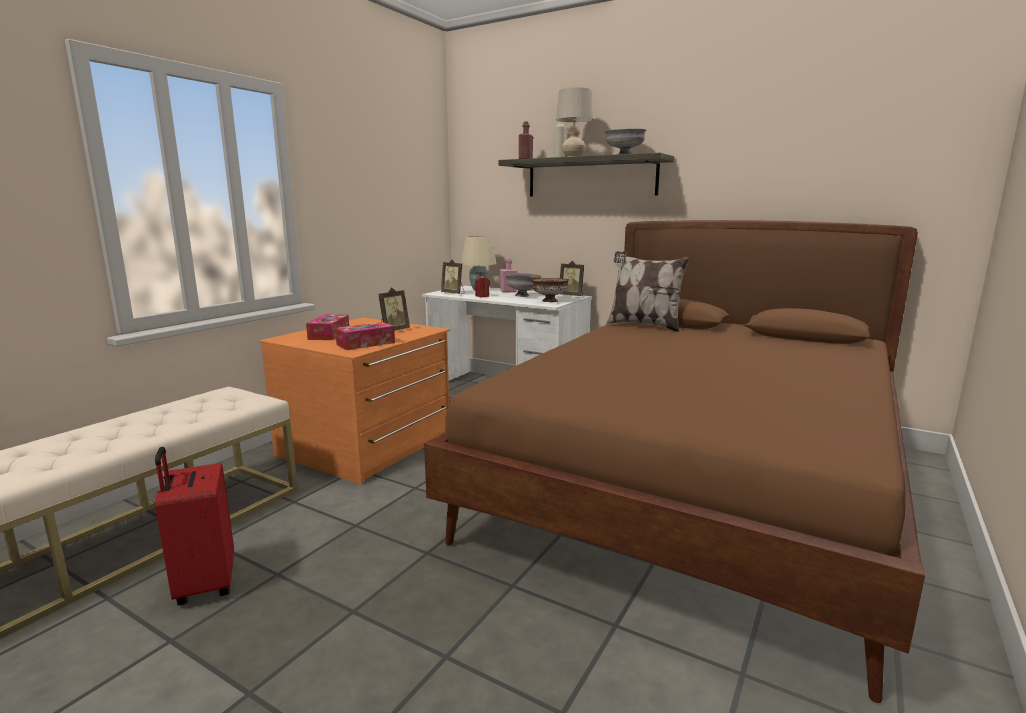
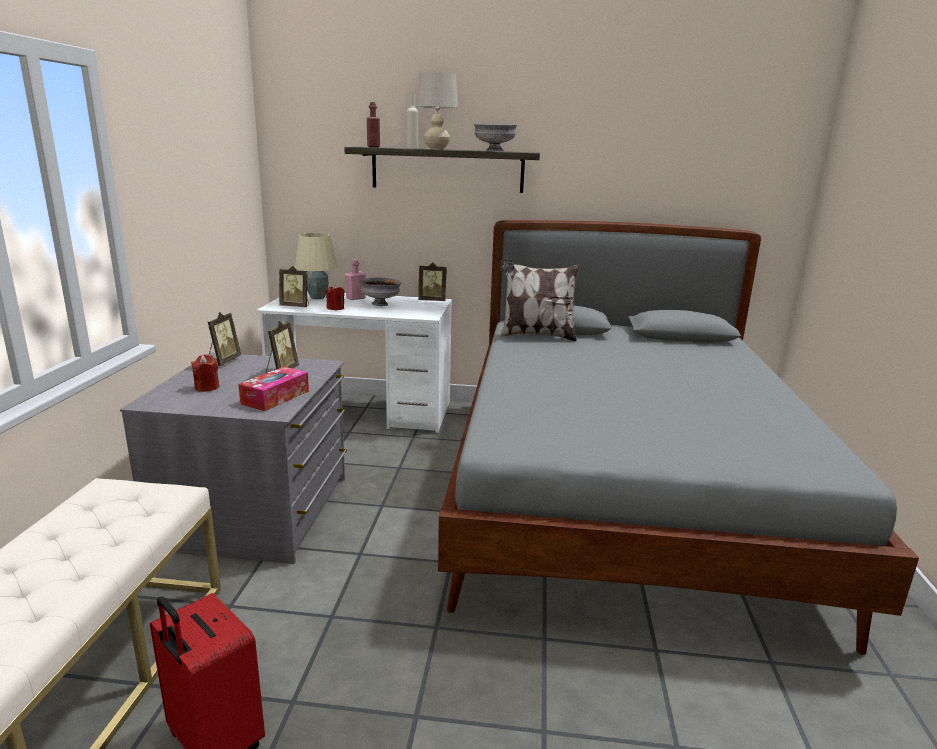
camera: 25 degrees left, 5 degrees up
(329, 334) = (207, 387): tissue box -> red candle
(362, 322) = (223, 361): none -> picture frame
(367, 445) = (257, 511): orange dresser -> grey dresser
(549, 301) = (420, 311): brown bowl -> none
(696, 489) = (622, 495): brown bed -> grey bed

=== EXERCISE ===
Your answer must be the lines from the one holding "(329, 334) = (207, 387): tissue" to the end of the listing above, exactly as written and nothing else.

=== WRITTEN RESPONSE ===
(329, 334) = (207, 387): tissue box -> red candle
(362, 322) = (223, 361): none -> picture frame
(367, 445) = (257, 511): orange dresser -> grey dresser
(549, 301) = (420, 311): brown bowl -> none
(696, 489) = (622, 495): brown bed -> grey bed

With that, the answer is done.